WHAT TO DO:
Everything in the records below should be printed exactly, except the pictures.

ENTRIES SUPPLIED:
━━━━

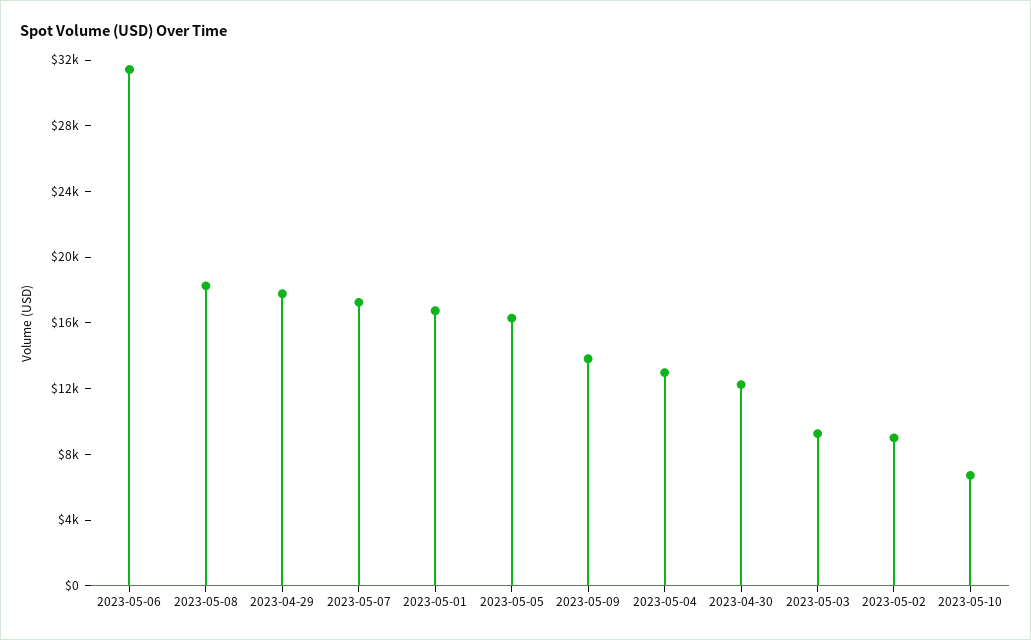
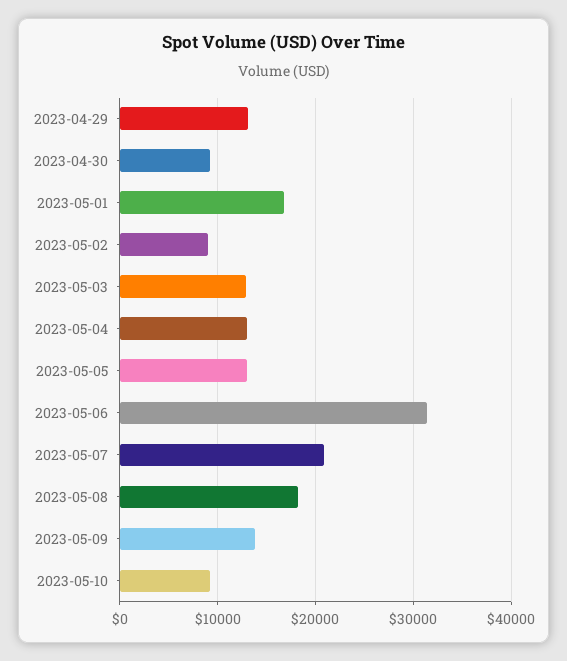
2023-04-29: 18000 -> 13000
2023-05-07: 17000 -> 21000
2023-05-05: 16000 -> 13000
2023-04-30: 12000 -> 9000
2023-05-03: 9000 -> 13000
2023-05-10: 7000 -> 9000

━━━━

SOLVED PROBLEM:
2023-04-29: 18000 -> 13000
2023-05-07: 17000 -> 21000
2023-05-05: 16000 -> 13000
2023-04-30: 12000 -> 9000
2023-05-03: 9000 -> 13000
2023-05-10: 7000 -> 9000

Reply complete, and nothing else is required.